Letting her book lie in her lap unopened, Gwen permitted her eyes to dwell upon the scene before her. "It is almost too lovely," she sighed.

Presently some one waved a hand to her from a rock just below. "Do you hear them?" came the question.

"Hear what?" said Gwen, rising to her feet.

"The singing waves," was the reply. "Such a queer, quaint little motive that reminds me of Grieg: only a few notes repeated and repeated with a different accompaniment, so that although it is monotonous there is infinite variety. Do you hear?"

Gwen stepped out upon the flat rock in front of the porch. "I hear," she said. "I have been thinking the motive lovely, but I failed to get the suggestion of Grieg. It is like. Have you made a successful sketch, Mr.

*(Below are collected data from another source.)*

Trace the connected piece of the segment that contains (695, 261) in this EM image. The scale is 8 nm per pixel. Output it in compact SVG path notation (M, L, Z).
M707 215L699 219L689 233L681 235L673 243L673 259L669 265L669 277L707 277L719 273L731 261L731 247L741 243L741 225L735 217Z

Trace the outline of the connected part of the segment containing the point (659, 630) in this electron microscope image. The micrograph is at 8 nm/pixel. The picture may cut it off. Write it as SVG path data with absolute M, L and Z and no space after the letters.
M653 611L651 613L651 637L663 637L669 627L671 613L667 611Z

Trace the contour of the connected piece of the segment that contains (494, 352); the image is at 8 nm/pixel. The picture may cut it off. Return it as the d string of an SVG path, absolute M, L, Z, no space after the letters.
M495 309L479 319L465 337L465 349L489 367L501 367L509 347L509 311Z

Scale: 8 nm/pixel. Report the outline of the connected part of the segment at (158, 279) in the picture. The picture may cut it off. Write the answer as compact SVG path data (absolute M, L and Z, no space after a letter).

Hilary?"

"Would you like to see?"

"I'd like it immensely."

"I'll bring it up."

He came springing up the cliff, and turned his sketch around to show her what he had been doing. "It's just off here." He waved his hand.

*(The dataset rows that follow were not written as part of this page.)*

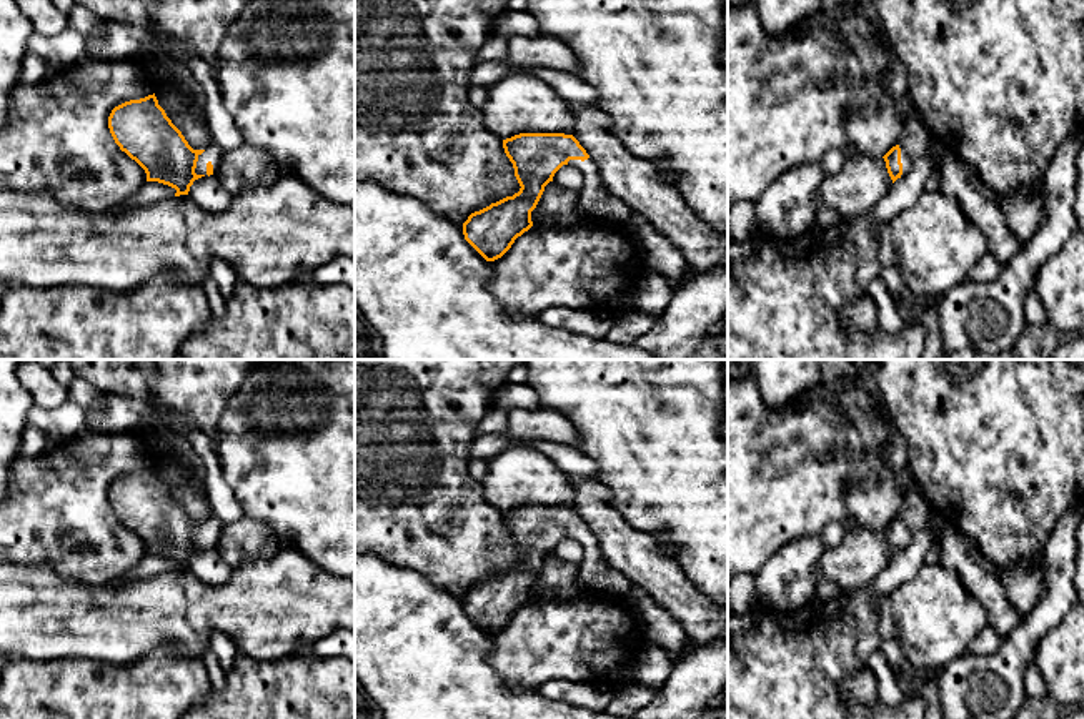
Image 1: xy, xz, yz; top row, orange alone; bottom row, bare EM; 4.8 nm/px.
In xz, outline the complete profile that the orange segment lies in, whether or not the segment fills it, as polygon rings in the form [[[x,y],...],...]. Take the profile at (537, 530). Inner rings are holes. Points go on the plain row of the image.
[[[520,506],[503,513],[503,521],[513,536],[520,564],[471,586],[463,596],[465,612],[486,634],[501,631],[533,599],[531,584],[563,538],[581,544],[579,574],[588,586],[621,599],[631,589],[633,584],[608,563],[594,533],[573,508]]]

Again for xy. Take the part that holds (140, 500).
[[[155,466],[115,479],[108,489],[108,501],[120,523],[145,543],[147,554],[158,554],[175,561],[175,569],[188,568],[195,553],[215,548],[225,526],[215,514],[205,523],[193,523],[158,478]]]

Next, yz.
[[[899,518],[893,519],[883,531],[893,556],[906,548],[912,538],[912,528]]]

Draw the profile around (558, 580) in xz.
[[[554,554],[544,559],[544,564],[531,584],[533,599],[568,599],[568,598],[593,598],[606,596],[588,586],[581,574],[579,566],[564,563]]]

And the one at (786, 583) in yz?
[[[799,538],[784,544],[754,576],[763,607],[788,612],[814,599],[814,566],[824,551],[819,538]]]

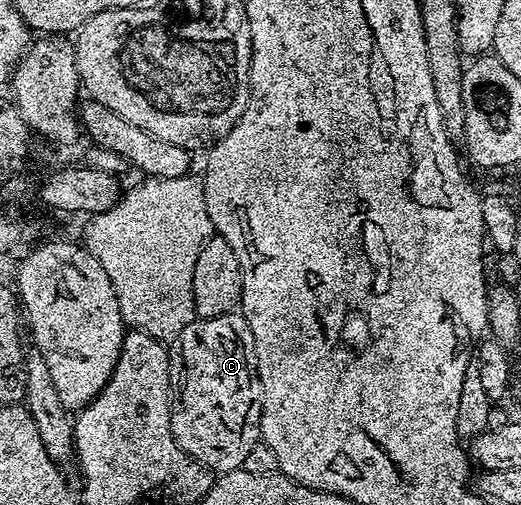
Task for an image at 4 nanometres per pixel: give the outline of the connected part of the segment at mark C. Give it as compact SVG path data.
M236 311L217 317L201 317L183 329L178 344L184 382L178 385L178 400L172 411L172 434L181 453L187 453L217 474L226 475L241 468L246 455L262 441L260 420L264 410L264 388L256 366L256 344L250 323Z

"I see; a bit of the Pinnacle and the singing waves curling and rippling around the feet of the rocks. How well you have suggested that movement of the water, those queer circles and sinuous markings. I like the color you find in the rocks. They are not gray at all. Yes, I like it. It is better than the last. What is that other one? May I see it?" He handed her the second canvas he carried. Gwen held it off. A single white-capped wave leaped up from a gray-green sea. One could feel the toss of spray and could catch the pearly light. Gwen observed it long. "I like that, too," she said, "though it's rather more commonplace. It should please the popular taste, but it doesn't touch the first."